* [Action item]:
Locate each line of the material containing the string "Windows", matching case exactly, and copy those lines.

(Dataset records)
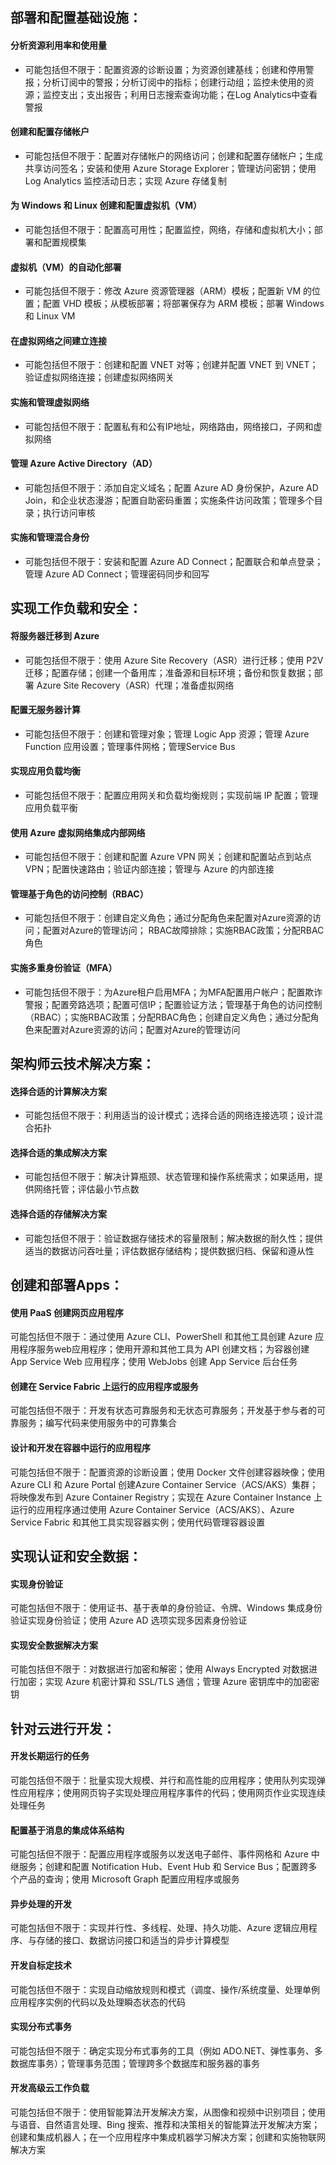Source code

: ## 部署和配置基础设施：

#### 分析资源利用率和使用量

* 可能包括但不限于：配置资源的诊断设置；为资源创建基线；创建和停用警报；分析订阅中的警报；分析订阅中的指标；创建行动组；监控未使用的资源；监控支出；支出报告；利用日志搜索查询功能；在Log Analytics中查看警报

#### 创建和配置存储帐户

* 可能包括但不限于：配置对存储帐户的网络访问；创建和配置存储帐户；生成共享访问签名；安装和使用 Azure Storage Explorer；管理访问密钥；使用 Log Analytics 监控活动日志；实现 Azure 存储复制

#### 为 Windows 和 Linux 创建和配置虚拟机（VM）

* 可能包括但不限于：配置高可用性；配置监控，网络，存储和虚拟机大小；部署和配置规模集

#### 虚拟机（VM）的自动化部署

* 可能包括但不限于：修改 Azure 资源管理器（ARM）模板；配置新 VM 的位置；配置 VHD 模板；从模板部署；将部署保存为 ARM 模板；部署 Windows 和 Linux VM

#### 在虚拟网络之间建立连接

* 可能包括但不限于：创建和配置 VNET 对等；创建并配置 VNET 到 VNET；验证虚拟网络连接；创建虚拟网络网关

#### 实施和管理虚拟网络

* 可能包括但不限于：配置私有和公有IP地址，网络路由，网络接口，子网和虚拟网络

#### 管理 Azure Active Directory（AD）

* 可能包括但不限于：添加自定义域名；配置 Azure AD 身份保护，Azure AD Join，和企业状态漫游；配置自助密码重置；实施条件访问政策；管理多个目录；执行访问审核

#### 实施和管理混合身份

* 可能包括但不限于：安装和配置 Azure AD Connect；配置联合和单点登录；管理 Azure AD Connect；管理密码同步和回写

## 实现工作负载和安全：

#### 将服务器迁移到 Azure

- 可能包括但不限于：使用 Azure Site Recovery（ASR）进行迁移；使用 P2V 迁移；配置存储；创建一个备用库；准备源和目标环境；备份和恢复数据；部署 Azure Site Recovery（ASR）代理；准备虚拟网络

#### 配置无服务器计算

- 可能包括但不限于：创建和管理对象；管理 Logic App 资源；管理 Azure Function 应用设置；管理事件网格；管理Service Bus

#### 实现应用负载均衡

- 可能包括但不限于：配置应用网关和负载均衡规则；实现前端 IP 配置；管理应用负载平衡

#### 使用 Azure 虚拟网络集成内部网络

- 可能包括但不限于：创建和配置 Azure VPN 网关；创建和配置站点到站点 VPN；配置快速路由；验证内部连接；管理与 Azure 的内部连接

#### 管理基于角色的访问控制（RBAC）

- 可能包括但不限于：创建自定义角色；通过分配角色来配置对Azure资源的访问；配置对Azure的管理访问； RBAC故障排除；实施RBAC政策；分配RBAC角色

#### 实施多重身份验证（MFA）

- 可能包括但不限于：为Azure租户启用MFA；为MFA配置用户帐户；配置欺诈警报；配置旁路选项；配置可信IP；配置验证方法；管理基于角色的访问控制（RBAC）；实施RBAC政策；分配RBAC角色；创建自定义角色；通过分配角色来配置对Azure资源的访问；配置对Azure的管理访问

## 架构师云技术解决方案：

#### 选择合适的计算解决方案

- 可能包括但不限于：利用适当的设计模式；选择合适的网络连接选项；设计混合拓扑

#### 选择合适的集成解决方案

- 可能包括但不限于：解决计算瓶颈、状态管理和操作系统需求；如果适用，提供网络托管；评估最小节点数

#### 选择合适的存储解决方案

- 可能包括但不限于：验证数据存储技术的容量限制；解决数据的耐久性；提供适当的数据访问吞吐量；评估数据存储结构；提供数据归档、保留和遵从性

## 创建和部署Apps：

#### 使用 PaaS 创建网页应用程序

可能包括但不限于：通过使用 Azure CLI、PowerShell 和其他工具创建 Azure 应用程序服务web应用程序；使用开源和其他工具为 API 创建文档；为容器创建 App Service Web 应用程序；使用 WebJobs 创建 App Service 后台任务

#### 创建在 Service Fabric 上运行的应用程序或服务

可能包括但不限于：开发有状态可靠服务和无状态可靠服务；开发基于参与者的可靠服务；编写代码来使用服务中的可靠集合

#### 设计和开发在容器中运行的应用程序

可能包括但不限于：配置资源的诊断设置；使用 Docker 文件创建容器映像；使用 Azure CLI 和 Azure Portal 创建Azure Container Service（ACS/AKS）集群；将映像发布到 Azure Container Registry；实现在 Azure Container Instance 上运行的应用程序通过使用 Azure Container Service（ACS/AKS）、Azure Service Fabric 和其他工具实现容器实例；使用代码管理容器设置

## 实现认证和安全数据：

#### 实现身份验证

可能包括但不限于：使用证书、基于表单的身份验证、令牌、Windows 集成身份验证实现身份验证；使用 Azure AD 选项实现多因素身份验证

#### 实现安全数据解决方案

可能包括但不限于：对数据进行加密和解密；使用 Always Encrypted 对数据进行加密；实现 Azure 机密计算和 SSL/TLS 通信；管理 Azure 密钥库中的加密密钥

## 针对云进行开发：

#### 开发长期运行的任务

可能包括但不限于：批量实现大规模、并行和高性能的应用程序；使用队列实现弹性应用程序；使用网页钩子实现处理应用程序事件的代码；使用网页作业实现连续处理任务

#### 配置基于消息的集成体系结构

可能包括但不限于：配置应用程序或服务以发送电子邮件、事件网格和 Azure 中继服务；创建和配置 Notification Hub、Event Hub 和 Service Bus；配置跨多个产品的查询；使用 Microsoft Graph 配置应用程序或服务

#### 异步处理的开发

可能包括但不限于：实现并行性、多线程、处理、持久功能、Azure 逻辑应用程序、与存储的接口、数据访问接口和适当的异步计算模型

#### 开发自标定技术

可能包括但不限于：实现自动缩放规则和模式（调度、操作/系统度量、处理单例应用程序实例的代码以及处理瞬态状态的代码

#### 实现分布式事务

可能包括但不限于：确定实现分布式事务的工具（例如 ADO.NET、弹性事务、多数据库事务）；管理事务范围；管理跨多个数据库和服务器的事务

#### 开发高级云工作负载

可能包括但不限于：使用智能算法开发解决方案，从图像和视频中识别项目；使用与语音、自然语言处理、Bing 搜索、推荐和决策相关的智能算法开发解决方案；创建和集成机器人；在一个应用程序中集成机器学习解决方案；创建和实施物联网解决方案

* [Exercise answer]:
#### 为 Windows 和 Linux 创建和配置虚拟机（VM）
* 可能包括但不限于：修改 Azure 资源管理器（ARM）模板；配置新 VM 的位置；配置 VHD 模板；从模板部署；将部署保存为 ARM 模板；部署 Windows 和 Linux VM
可能包括但不限于：使用证书、基于表单的身份验证、令牌、Windows 集成身份验证实现身份验证；使用 Azure AD 选项实现多因素身份验证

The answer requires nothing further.